Fot. Reprodução / Facebook Prefeitura Taquaritinga do Norte

Brazylia: ksiądz ocalił dwoje ludzi, sam utonął. Brazylia opłakuje bohaterskiego kapłana

Jak informuje aleteia.pl, ks. Fernando de Lima Silva utonął przy zaporze wodnej w Serra Negra, na obszarach wiejskich Bezerros, w brazylijskim stanie Pernambuco. Do tragicznego zdarzenia doszło w sobotę 13 marca br. Ksiądz ratował dwoje ludzi. Jego samego nie udało się jednak ocalić.

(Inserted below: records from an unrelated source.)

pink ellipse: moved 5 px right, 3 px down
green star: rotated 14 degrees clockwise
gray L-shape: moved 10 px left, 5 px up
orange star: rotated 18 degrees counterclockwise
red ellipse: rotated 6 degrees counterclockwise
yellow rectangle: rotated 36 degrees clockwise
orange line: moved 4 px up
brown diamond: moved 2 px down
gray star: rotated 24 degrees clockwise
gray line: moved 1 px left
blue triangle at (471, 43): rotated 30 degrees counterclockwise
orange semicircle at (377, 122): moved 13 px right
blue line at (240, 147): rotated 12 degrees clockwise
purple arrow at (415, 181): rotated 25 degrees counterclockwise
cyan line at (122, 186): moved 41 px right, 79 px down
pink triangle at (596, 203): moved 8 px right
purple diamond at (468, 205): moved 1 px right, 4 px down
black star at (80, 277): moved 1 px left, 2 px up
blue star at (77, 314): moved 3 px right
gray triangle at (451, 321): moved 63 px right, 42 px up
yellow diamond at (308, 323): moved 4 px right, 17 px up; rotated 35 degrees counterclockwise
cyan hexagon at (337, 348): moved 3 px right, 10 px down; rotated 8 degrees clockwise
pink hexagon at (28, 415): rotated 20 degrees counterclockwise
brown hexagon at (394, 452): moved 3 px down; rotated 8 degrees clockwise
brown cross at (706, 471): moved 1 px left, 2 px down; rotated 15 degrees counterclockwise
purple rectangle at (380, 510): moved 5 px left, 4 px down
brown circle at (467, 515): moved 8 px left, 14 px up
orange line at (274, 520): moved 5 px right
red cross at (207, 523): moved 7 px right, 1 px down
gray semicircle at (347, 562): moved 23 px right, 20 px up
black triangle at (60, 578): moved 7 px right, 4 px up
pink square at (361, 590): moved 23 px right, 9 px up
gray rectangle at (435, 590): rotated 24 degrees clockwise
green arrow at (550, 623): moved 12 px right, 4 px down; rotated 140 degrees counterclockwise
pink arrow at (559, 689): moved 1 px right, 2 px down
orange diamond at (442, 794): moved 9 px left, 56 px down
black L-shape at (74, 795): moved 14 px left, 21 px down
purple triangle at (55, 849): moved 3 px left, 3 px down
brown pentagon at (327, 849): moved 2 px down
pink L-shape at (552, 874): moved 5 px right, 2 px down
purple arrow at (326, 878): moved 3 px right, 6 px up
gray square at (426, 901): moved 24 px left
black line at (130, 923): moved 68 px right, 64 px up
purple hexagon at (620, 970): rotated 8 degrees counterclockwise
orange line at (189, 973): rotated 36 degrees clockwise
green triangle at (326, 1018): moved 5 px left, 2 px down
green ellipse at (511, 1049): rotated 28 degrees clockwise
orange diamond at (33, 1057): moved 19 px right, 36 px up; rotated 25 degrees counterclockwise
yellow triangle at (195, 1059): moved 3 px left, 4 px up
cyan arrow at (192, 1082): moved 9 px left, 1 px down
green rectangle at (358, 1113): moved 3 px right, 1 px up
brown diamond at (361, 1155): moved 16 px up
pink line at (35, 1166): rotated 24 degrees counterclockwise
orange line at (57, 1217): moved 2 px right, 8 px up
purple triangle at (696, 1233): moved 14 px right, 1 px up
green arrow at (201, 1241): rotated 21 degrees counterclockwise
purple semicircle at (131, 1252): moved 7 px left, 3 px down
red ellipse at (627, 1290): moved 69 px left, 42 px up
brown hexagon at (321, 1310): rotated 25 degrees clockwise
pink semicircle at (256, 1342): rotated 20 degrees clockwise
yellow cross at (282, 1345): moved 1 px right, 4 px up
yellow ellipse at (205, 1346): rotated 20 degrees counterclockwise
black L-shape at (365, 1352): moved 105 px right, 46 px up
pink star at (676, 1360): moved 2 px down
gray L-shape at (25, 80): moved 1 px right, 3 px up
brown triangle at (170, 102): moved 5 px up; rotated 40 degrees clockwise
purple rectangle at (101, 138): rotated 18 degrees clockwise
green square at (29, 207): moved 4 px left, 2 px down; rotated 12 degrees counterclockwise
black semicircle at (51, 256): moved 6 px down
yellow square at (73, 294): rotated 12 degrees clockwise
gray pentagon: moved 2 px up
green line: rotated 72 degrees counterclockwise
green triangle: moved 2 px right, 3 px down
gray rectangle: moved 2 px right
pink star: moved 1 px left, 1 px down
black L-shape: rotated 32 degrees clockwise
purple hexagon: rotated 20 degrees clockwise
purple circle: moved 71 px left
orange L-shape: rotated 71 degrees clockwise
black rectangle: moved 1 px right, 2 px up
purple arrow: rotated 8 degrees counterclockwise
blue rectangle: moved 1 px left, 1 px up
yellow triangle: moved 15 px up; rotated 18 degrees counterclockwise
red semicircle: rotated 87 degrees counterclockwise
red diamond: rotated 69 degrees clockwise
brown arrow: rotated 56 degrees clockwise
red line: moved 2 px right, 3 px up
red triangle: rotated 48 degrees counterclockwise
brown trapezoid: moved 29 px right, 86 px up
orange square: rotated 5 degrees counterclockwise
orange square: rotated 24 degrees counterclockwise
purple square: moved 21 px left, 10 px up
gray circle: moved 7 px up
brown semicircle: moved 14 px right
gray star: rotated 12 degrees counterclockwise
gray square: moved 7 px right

Całe zdarzenie zaczęło się na łodzi, na której był ksiądz Fernando, a także kobieta i jej dziecko. Diecezję Caruaru (w stanie Pernambuco) przekazała, że ksiądz utonął po tym, jak ocalił kobietę i jej czteroletnie dziecko znajdujące się na tej samej łodzi. Żandarmeria Wojskowa (Polícia Militar) ustaliła, że do tragedii doszło, gdy próbowali zrobić zdjęcie, ale wtedy łódź przechyliła się. Policja przekazała, że księdzu udało się ocalić dziecko z wody i zostawić je na kamieniu. Z kolei inne osoby, które znajdowały się na miejscu, pomogły duchownemu uratować drugą osobę, matkę dziecka. Sam ksiądz jednak utonął. Od razu otrzymał pierwszą pomoc, ale nie udało się uratować jego życia.

>>> Kościoły muszą być zamknięte, dlatego ksiądz odprawia msze… na dachu 

Mottem ks. Fernanda były słowa:

„Dobry Pasterz daje życie swoje za owce”.

Ksiądz miał 38 lat. Został wyświęcony w 2014 r. i był proboszczem Obszaru Duszpasterskiego Nossa Senhora de Lourdes w Gravatá, w stanie Pernambuco (północno-wschodnia część Brazylii).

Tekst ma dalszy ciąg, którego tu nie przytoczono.